Nackte Füße tappten über den Boden und Lash hörte, wie die Fensterscheibe höher geschoben wurde. Er hielt den Atem an, als Naomi heraussah. Wind kam auf und der Geruch von Jasmin und Vanille, gemischt mit Moschus, wurde durch die Luft herangetragen. Sie roch genau so sinnlich wie sie aussah.
»Ich sehe nichts.« Naomi zog sich in die Küche zurück.
»Ich frage mich, ob das wieder sie ist.« Belita öffnete die Tür der Speisekammer und holte eine Dose Hundefutter heraus.
»Wer, ‚sie‘?« Chuy nahm einen Dosenöffner heraus und reichte in Belita.
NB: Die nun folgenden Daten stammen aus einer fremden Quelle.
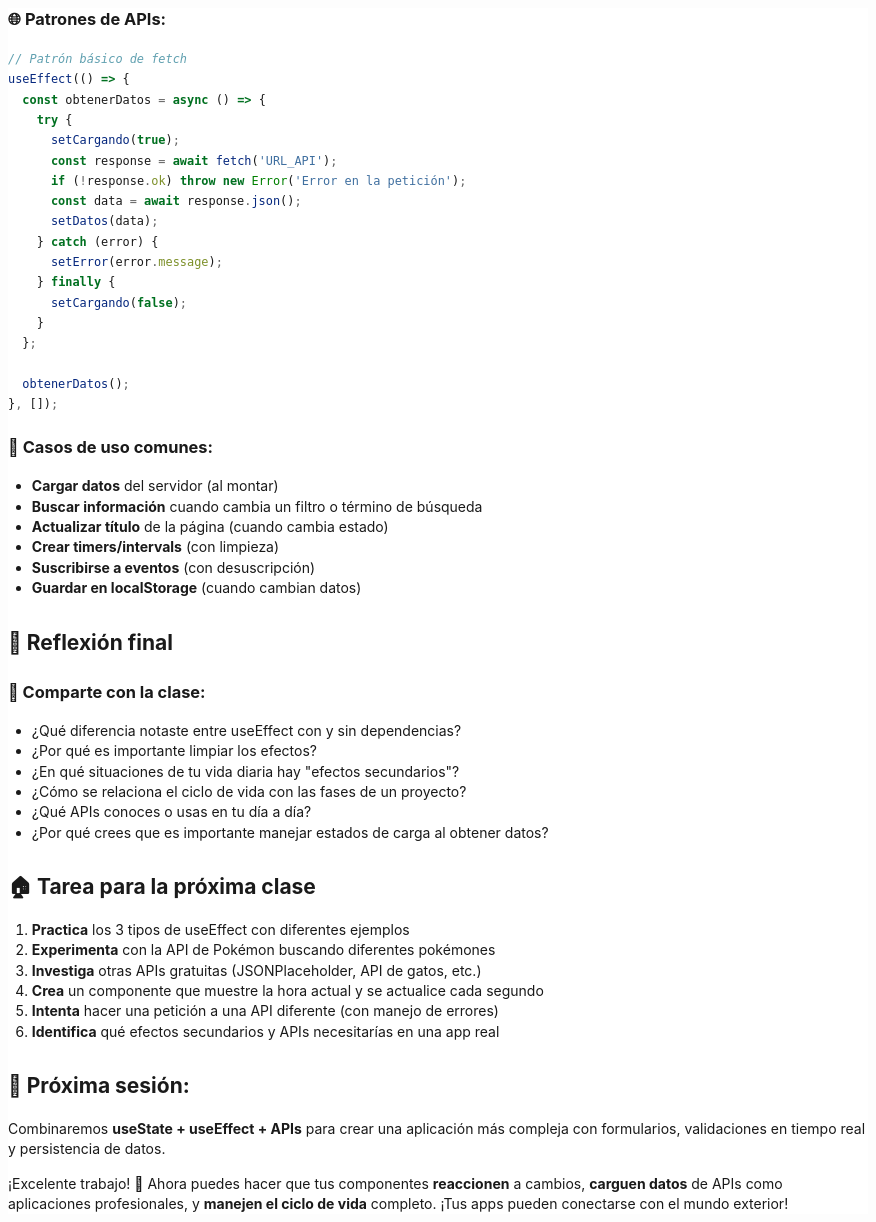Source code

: ### 🌐 **Patrones de APIs:**
```jsx
// Patrón básico de fetch
useEffect(() => {
  const obtenerDatos = async () => {
    try {
      setCargando(true);
      const response = await fetch('URL_API');
      if (!response.ok) throw new Error('Error en la petición');
      const data = await response.json();
      setDatos(data);
    } catch (error) {
      setError(error.message);
    } finally {
      setCargando(false);
    }
  };

  obtenerDatos();
}, []);
```

### 🎯 **Casos de uso comunes:**
- **Cargar datos** del servidor (al montar)
- **Buscar información** cuando cambia un filtro o término de búsqueda
- **Actualizar título** de la página (cuando cambia estado)
- **Crear timers/intervals** (con limpieza)
- **Suscribirse a eventos** (con desuscripción)
- **Guardar en localStorage** (cuando cambian datos)

## 💭 Reflexión final

### 🎉 Comparte con la clase:
- ¿Qué diferencia notaste entre useEffect con y sin dependencias?
- ¿Por qué es importante limpiar los efectos?
- ¿En qué situaciones de tu vida diaria hay "efectos secundarios"?
- ¿Cómo se relaciona el ciclo de vida con las fases de un proyecto?
- ¿Qué APIs conoces o usas en tu día a día?
- ¿Por qué crees que es importante manejar estados de carga al obtener datos?

## 🏠 Tarea para la próxima clase
1. **Practica** los 3 tipos de useEffect con diferentes ejemplos
2. **Experimenta** con la API de Pokémon buscando diferentes pokémones
3. **Investiga** otras APIs gratuitas (JSONPlaceholder, API de gatos, etc.)
4. **Crea** un componente que muestre la hora actual y se actualice cada segundo
5. **Intenta** hacer una petición a una API diferente (con manejo de errores)
6. **Identifica** qué efectos secundarios y APIs necesitarías en una app real

## 🔮 Próxima sesión:
Combinaremos **useState + useEffect + APIs** para crear una aplicación más compleja con formularios, validaciones en tiempo real y persistencia de datos.

¡Excelente trabajo! 🌟
Ahora puedes hacer que tus componentes **reaccionen** a cambios, **carguen datos** de APIs como aplicaciones profesionales, y **manejen el ciclo de vida** completo. ¡Tus apps pueden conectarse con el mundo exterior!
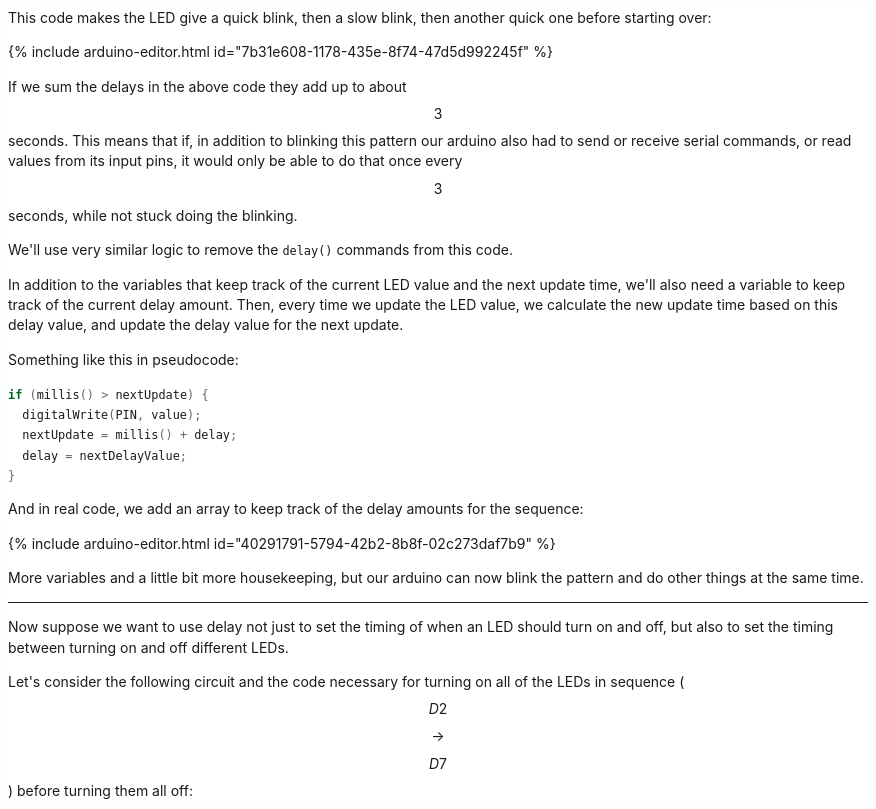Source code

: This code makes the LED give a quick blink, then a slow blink, then another quick one before starting over:

{% include arduino-editor.html id="7b31e608-1178-435e-8f74-47d5d992245f" %}

<div class="video-container w100">
  <video class="video" preload="auto" muted playsinline controls>
    <source src="{{ site.baseurl }}/assets/tutorials/non-block-delay/non-block-delay-02.webm" type="video/webm">
    <source src="{{ site.baseurl }}/assets/tutorials/non-block-delay/non-block-delay-02.mp4" type="video/mp4">
  </video>
</div>

If we sum the delays in the above code they add up to about $$3$$ seconds. This means that if, in addition to blinking this pattern our arduino also had to send or receive serial commands, or read values from its input pins, it would only be able to do that once every $$3$$ seconds, while not stuck doing the blinking.

We'll use very similar logic to remove the ```delay()``` commands from this code.

In addition to the variables that keep track of the current LED value and the next update time, we'll also need a variable to keep track of the current delay amount. Then, every time we update the LED value, we calculate the new update time based on this delay value, and update the delay value for the next update.

Something like this in pseudocode:

```cpp
if (millis() > nextUpdate) {
  digitalWrite(PIN, value);
  nextUpdate = millis() + delay;
  delay = nextDelayValue;
}
```

And in real code, we add an array to keep track of the delay amounts for the sequence:

{% include arduino-editor.html id="40291791-5794-42b2-8b8f-02c273daf7b9" %}

<div class="video-container w100">
  <video class="video" preload="auto" muted playsinline controls>
    <source src="{{ site.baseurl }}/assets/tutorials/non-block-delay/non-block-delay-03.webm" type="video/webm">
    <source src="{{ site.baseurl }}/assets/tutorials/non-block-delay/non-block-delay-03.mp4" type="video/mp4">
  </video>
</div>

More variables and a little bit more housekeeping, but our arduino can now blink the pattern and do other things at the same time.

---
Now suppose we want to use delay not just to set the timing of when an LED should turn on and off, but also to set the timing between turning on and off different LEDs.

Let's consider the following circuit and the code necessary for turning on all of the LEDs in sequence ($$D2$$ $$\rightarrow$$ $$D7$$) before turning them all off:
»Rebecca«, antwortete sie.
»Wer ist Rebec–au!«, rief Naomi. »Bear, hör auf mich anzuspringen. Ich bin nicht diejenige mit dem Fressen.«
Es gab einen Tumult und etwas klang wie das Klicken von Pfoten auf dem Boden.
»Belita, du musst Bears Krallen schneiden lassen. Sie zerkratzt mir die Beine.«
Verdammt, ein Hund. So gern Lash pelzige kleine Wesen auch hatte, er war noch keinem begegnet, das ihn mochte. Es war, als könnten sie fühlen, dass mit ihm etwas nicht stimmte. Er fragte sich, wie viel Zeit ihm noch blieb, bevor der Hund seinen Geruch wahrnahm. Würde Bear ihn angreifen, wie es die anderen in der Vergangenheit versucht hatten? Er kämpfte gegen den Drang an, einen Blick zu riskieren, um die Größe des Hundes einzuschätzen. Gebissen zu werden war kein Problem, weil er schnell heilte, aber er wollte sich lieber nicht mit den Schmerzen befassen. Wenn Bear seinen Geruch wahrnahm, würde es dadurch schwer werden, Naomi aus der Ferne zu beschützen.